Aussi n'importe quelle faction pouvait se payer cette prestation, à condition d'échapper à la surveillance des services secrets des grands pays ou de bénéficier de leur soutien...
 
Préparation du tir
 
Cette opération a forcément était précédée d'une ou plusieurs reconnaissances, surtout pour pouvoir tirer de nuit, afin de vérifier le créneau de tir, la visibilité réelle, les alentours, les obstacles éventuels sur la trajectoire du missile... 

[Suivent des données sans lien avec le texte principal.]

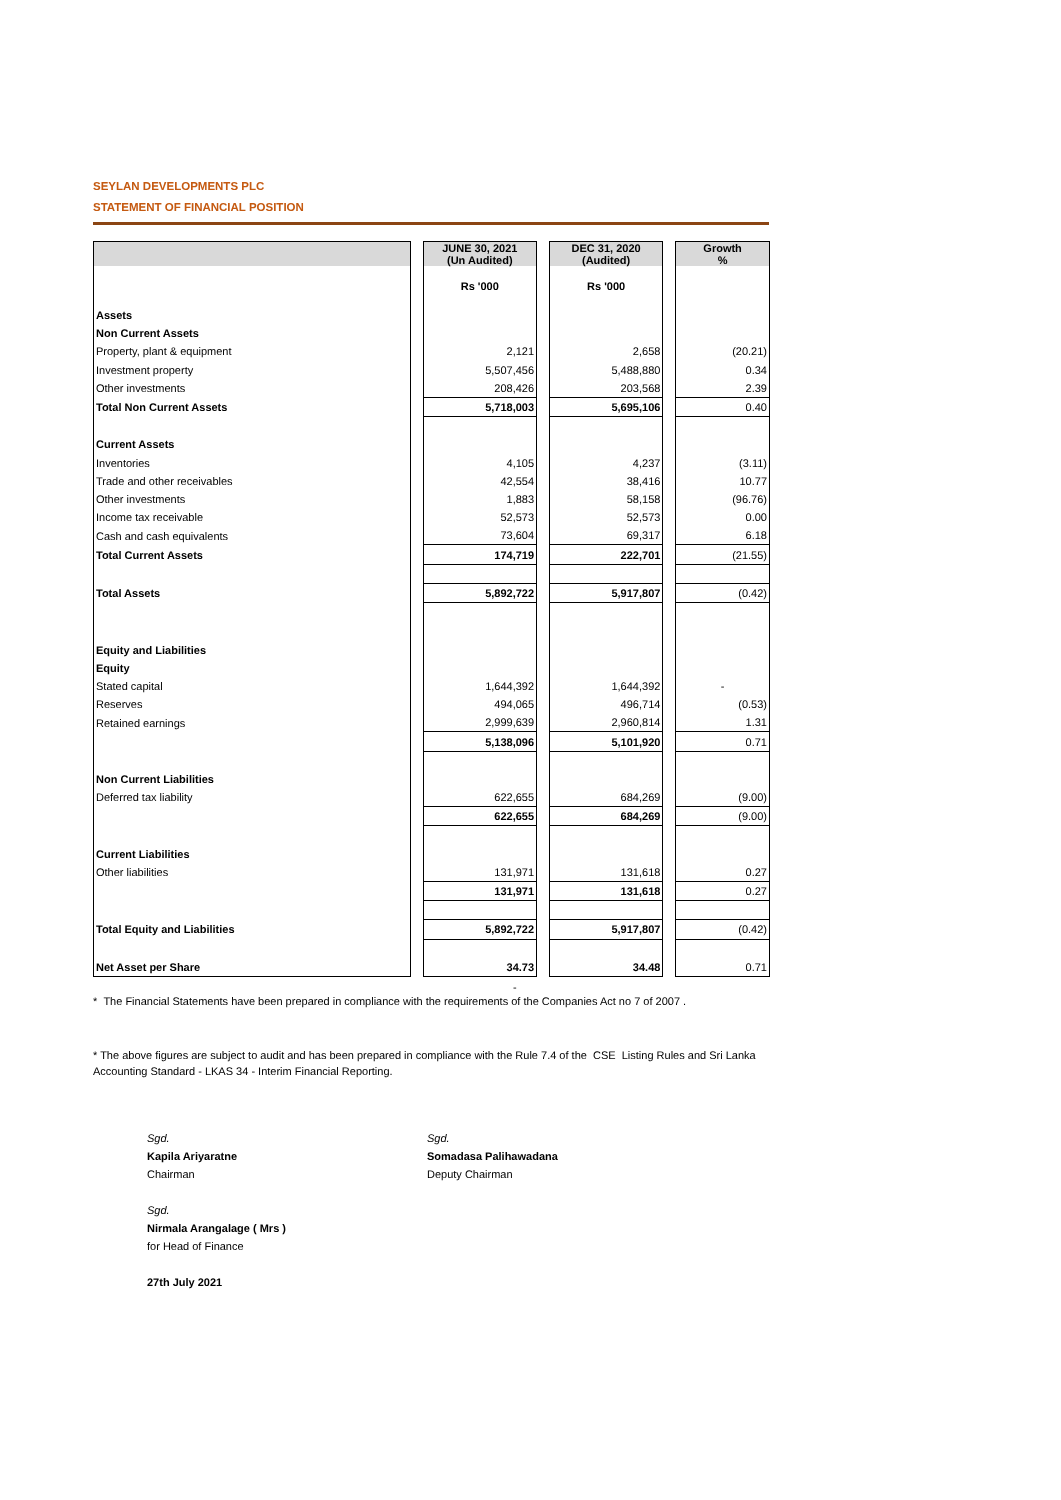SEYLAN DEVELOPMENTS PLC
STATEMENT OF FINANCIAL POSITION
| | | JUNE 30, 2021 (Un Audited) | | DEC 31, 2020 (Audited) | | Growth % |
| | | Rs '000 | | Rs '000 | | |
| Assets | | | | | | |
| Non Current Assets | | | | | | |
| Property, plant & equipment | | 2,121 | | 2,658 | | (20.21) |
| Investment property | | 5,507,456 | | 5,488,880 | | 0.34 |
| Other investments | | 208,426 | | 203,568 | | 2.39 |
| Total Non Current Assets | | 5,718,003 | | 5,695,106 | | 0.40 |
| Current Assets | | | | | | |
| Inventories | | 4,105 | | 4,237 | | (3.11) |
| Trade and other receivables | | 42,554 | | 38,416 | | 10.77 |
| Other investments | | 1,883 | | 58,158 | | (96.76) |
| Income tax receivable | | 52,573 | | 52,573 | | 0.00 |
| Cash and cash equivalents | | 73,604 | | 69,317 | | 6.18 |
| Total Current Assets | | 174,719 | | 222,701 | | (21.55) |
| Total Assets | | 5,892,722 | | 5,917,807 | | (0.42) |
| Equity and Liabilities | | | | | | |
| Equity | | | | | | |
| Stated capital | | 1,644,392 | | 1,644,392 | | - |
| Reserves | | 494,065 | | 496,714 | | (0.53) |
| Retained earnings | | 2,999,639 | | 2,960,814 | | 1.31 |
| | | 5,138,096 | | 5,101,920 | | 0.71 |
| Non Current Liabilities | | | | | | |
| Deferred tax liability | | 622,655 | | 684,269 | | (9.00) |
| | | 622,655 | | 684,269 | | (9.00) |
| Current Liabilities | | | | | | |
| Other liabilities | | 131,971 | | 131,618 | | 0.27 |
| | | 131,971 | | 131,618 | | 0.27 |
| Total Equity and Liabilities | | 5,892,722 | | 5,917,807 | | (0.42) |
| Net Asset per Share | | 34.73 | | 34.48 | | 0.71 |
-
* The Financial Statements have been prepared in compliance with the requirements of the Companies Act no 7 of 2007 .
* The above figures are subject to audit and has been prepared in compliance with the Rule 7.4 of the CSE Listing Rules and Sri Lanka Accounting Standard - LKAS 34 - Interim Financial Reporting.
Sgd.
Kapila Ariyaratne
Chairman
Sgd.
Somadasa Palihawadana
Deputy Chairman
Sgd.
Nirmala Arangalage ( Mrs )
for Head of Finance
27th July 2021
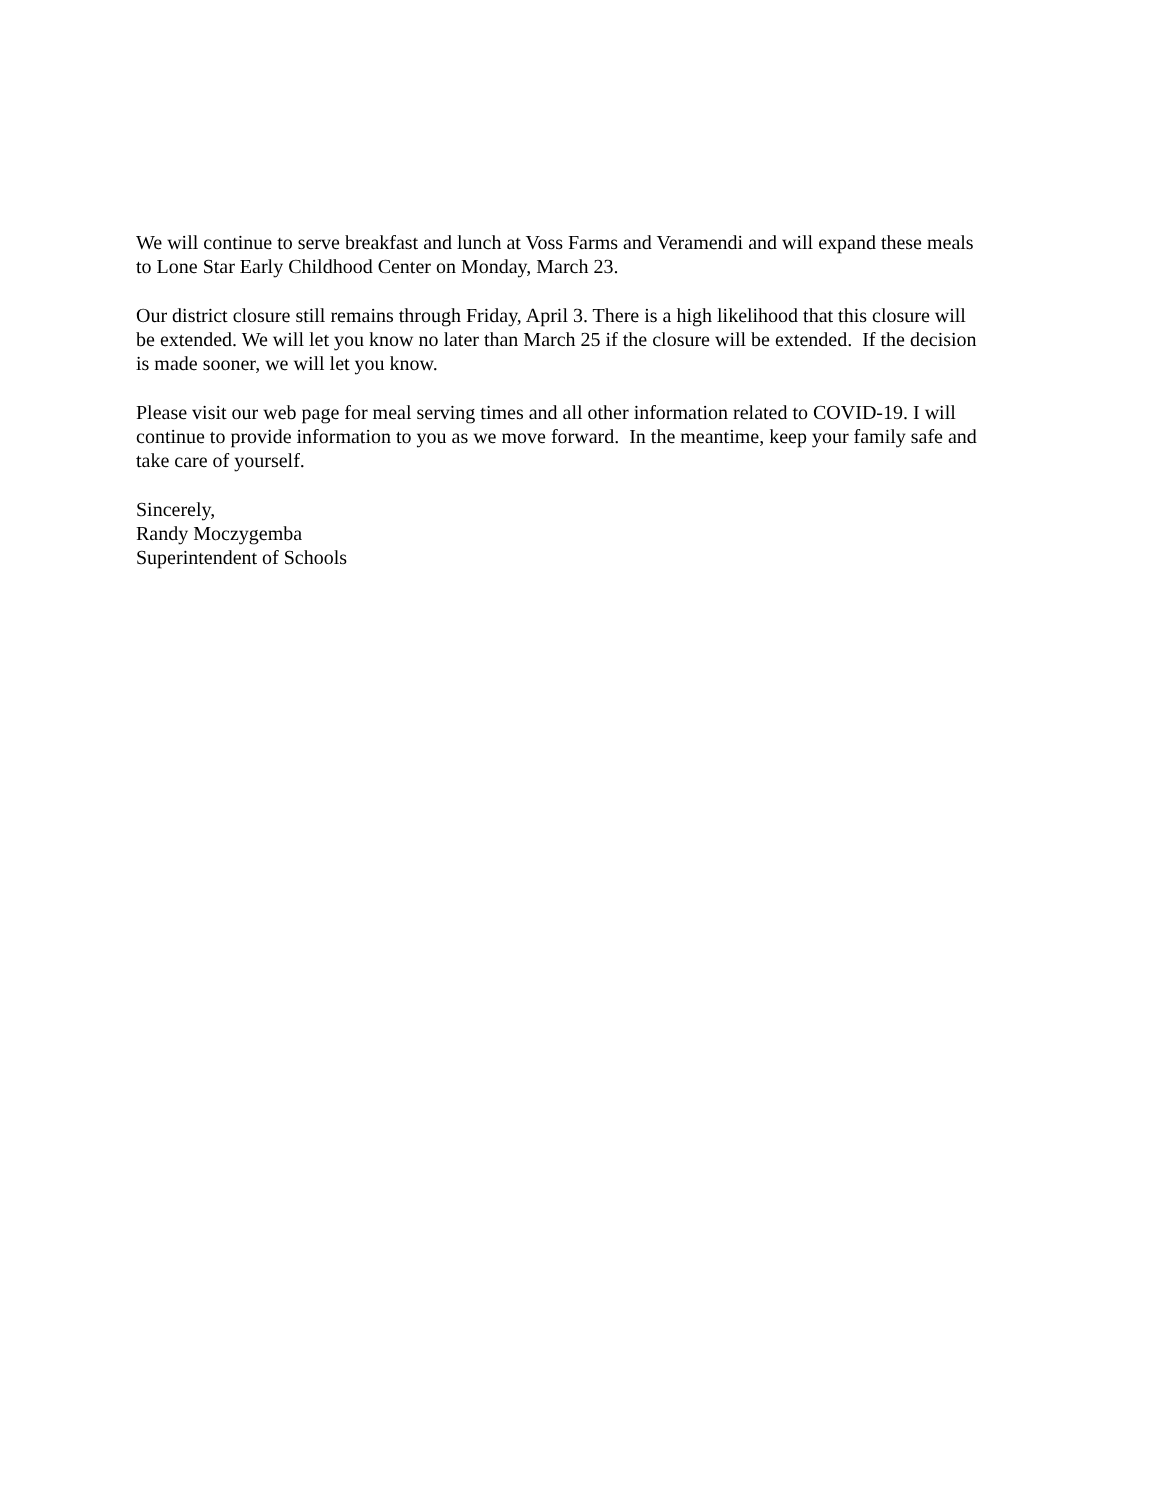We will continue to serve breakfast and lunch at Voss Farms and Veramendi and will expand these meals
to Lone Star Early Childhood Center on Monday, March 23.
Our district closure still remains through Friday, April 3. There is a high likelihood that this closure will
be extended. We will let you know no later than March 25 if the closure will be extended. If the decision
is made sooner, we will let you know.
Please visit our web page for meal serving times and all other information related to COVID-19. I will
continue to provide information to you as we move forward. In the meantime, keep your family safe and
take care of yourself.
Sincerely,
Randy Moczygemba
Superintendent of Schools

Comme les positions de tir se situent dans le camp militaire de Kanombe, ce n'est pas la peine d'avoir fait Saint Cyr pour en déduire que l'équipe de tir avait des complicités fortes avec les autorités militaires. Ils auraient sinon pris le risque d'attirer l'attention et plus encore d'être repéré la nuit du tir car il est très difficile de manipuler des missiles portables sans un minimum d'éclairage. 

L'équipe s'est vraisemblablement mise en place de nuit, avec un dispositif de protection autour afin d'éviter d'être croisée par des témoins. Les missiles et leurs accessoires devaient être déposés "prêt au tir" à l'arrière d'au moins deux pick up.
 
Dispositif d'alerte et d'identification de la cible
 
Comme expliqué plus haut, un tir efficace impose une bonne connaissance de l'endroit, a fortiori pour un tir de nuit, mais aussi un dispositif fiable d'alerte et d'identification de la bonne cible. Les experts montrent en effet que la fenêtre de tir est très étroite avec un missile portable, parce que :

- le missile est lourd (~ 16 kg au complet) sur l'épaule, un homme entraîné ne le supporte que quelques minutes sans risquer des crampes, donc il le dépose à ses côtés et il ne l'épaule que sur alerte. A condition d'être resté à proximité, il lui faut une quinzaine de secondes pour être en capacité de tirer réellement

- la séquence de tir est longue, évaluée à 12 sec minimum par les experts, soit de nouveau 15sec, au total une demi minute pour une fenêtre de tir estimée entre 1 et 3 minutes seulement. Cela laisse très peu de temps en réalité, compte tenu de l'incertitude qui règne en plus la nuit : est-ce le bon avion ? Et pas le C130 Hercules aperçu ou entendu dans la soirée ? 

Ce genre de missile nécessite donc un dispositif d'alerte d'arrivée de la cible. Il est trop incertain de se contenter du plan de vol théorique sauf à risquer de le louper et difficile de reposer sur des alerteurs éloignés car l'avion descend en altitude tardivement et est peu repérable à grande distance de la piste. Le rapport précise qu'il n'y a pas de radar d'approche, donc qui peut donner le signal et à quel moment ? La tour de contrôle, l'équipe d'accueil de la délégation présidentielle, forcément prévenue dès la prise de contact du pilote ? Et comment préviennent-ils l'équipe de tir, par radio ou par signal lumineux en vue directe de l'aéroport ? Les téléphones portables n'existent pas encore...

Ou alors l'équipe de tir dispose d'une radio sol-air qui leur permet d'écouter le dialogue entre l'équipage de l'avion et la tour de contrôle, ce qui nécessite une parfaite connaissance de la procédure pour pouvoir la comprendre (cf dialogue dans le rapport). Dans tous les cas, il faut un lien fort avec les groupes qui attendent l'avion ou le président.
 
Le tir
 
Psychologiquement il est impossible de ne pas suivre le tir jusqu'au bout et malheureusement le succès du tir ne fait aucun doute puisque l'avion explose quasiment en vol et se crashe, ce qui est très rare avec ce type de missile où ce sont en général des dommages "indirects" qui conduisent à l'altération de la cible, rarement visible. Il s'agit ensuite de repartir discrètement, alors que le départ des missiles a attiré l'attention. Laisser les tubes vides des missiles n'a aucun sens car ce sont des éléments de tir que les équipes entraînées rapportent systématiquement sauf si elles doivent s'en débarrasser pour des raisons de discrétion ou de moyens transports inadaptés (moto, à pied,...). On aurait alors dû retrouver les caisses de transport, les bouchons d'extrémité, les piles/batteries, et même des missiles supplémentaires sûrement prévus....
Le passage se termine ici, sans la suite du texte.